ATATÜRK PARKINDAKİ REFAH ŞEHİTLERİ ANITI JAPONYA’DAKİ ERTUĞRUL ŞEHİTLERİ ANITININ PROJESİNDEN ESİNLENEREK, İNŞA EDİLMİŞTİ.
2. Dünya Savaşının acımasızca devam ettiği yıllarda, 23 Haziran 1941 Tarihinde İngiltere’ye gitmek üzere Mersin’den hareket eden Refah Şilebi hareketinden 20-25 mil sonra kimliği belirsiz bir denizaltı tarafından torpillenerek, batırılmış, 168 denizcimiz şehit olmuş, 28 denizcimiz ise kurtularak, Mersin Limanına dönebilmişti. Refah Şilebinde şehit olan gemicilerimiz anısına 23 Haziran 1972 tarihinde Mersin Atatürk Parkının sahiline Refah Şehitleri Abidesi inşa edilmişti. Atatürk Parkındaki Refah Şehitleri Anıtı, Japonya’nın Kushimoto Kentinin Oşima Adasındaki Ertuğrul Şehitleri Abidesinin projesinden esinlenerek, yapılmıştı. Her 2 Kent arasındaki bu anıt kardeşliği 1974 Yılında Mersin ile Kushimoto arasında kardeş şehir ilişkisi tesis edilmesi ile ilgili alınan Belediye Meclis Kararıyla resmiyet kazanmıştı.

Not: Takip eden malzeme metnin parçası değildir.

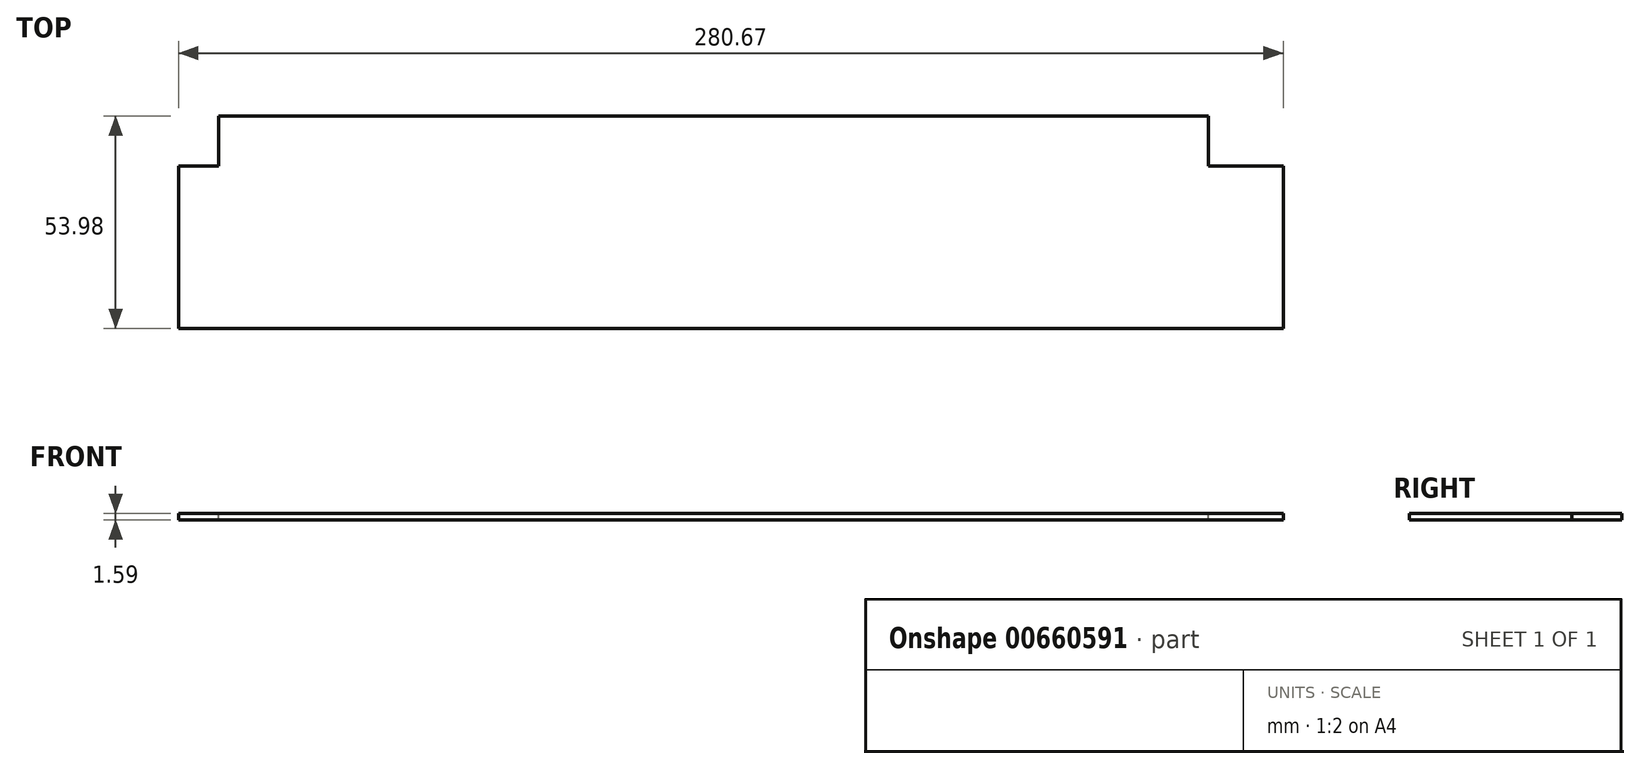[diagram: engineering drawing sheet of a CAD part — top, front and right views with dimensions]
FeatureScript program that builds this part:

KUSHİMOTO BELEDİYESİ’NDEN İLK RESMİ ZİYARET 1990 YILINDA GERÇEKLEŞMİŞTİ.
Belediye Meclis Kararının alındığı 1974 Yılından, 1990 Yılına kadar geçen süreçte Mersin ile Kushimoto Kentleri arasında herhangibir iletişim kurulmamıştı. 1990 Yılının Temmuz ayında 9 günlük kurban bayramı tatilinin yaşandığı günlerde Kushimoto Belediye Başkanı Noboru Kishitani ile Kushimoto Belediyesinin Meclis Üyeleri ve çalışanlarından oluşan bir heyet Mersin Belediyesini ziyaret etmişti Bu ziyaret 2 kardeş şehir arasında gerçekleşen ilk resmi ziyaretti. Başkan Kaya Mutlu’nun Yurt dışında olması nedeniyle Kushimoto Heyetini Başkan Danışmanı sıfatıyla karşılamıştım. Bu ziyaret sonrasında yakın ilişki kurduğum Kushimoto Belediyesi Dış İlişkiler Müdürü Yorio Hamaguchi ile karşılıklı yazışmalar yaparak kardeş şehir ilişkilerini canlı tutmaya çalışmıştım.
KARDEŞ ŞEHİR KUSHİMOTO İLE MERSİN BELEDİYESİ ARASINDA MUTABAKAT PROTOKOLÜ İMZALANMIŞTI.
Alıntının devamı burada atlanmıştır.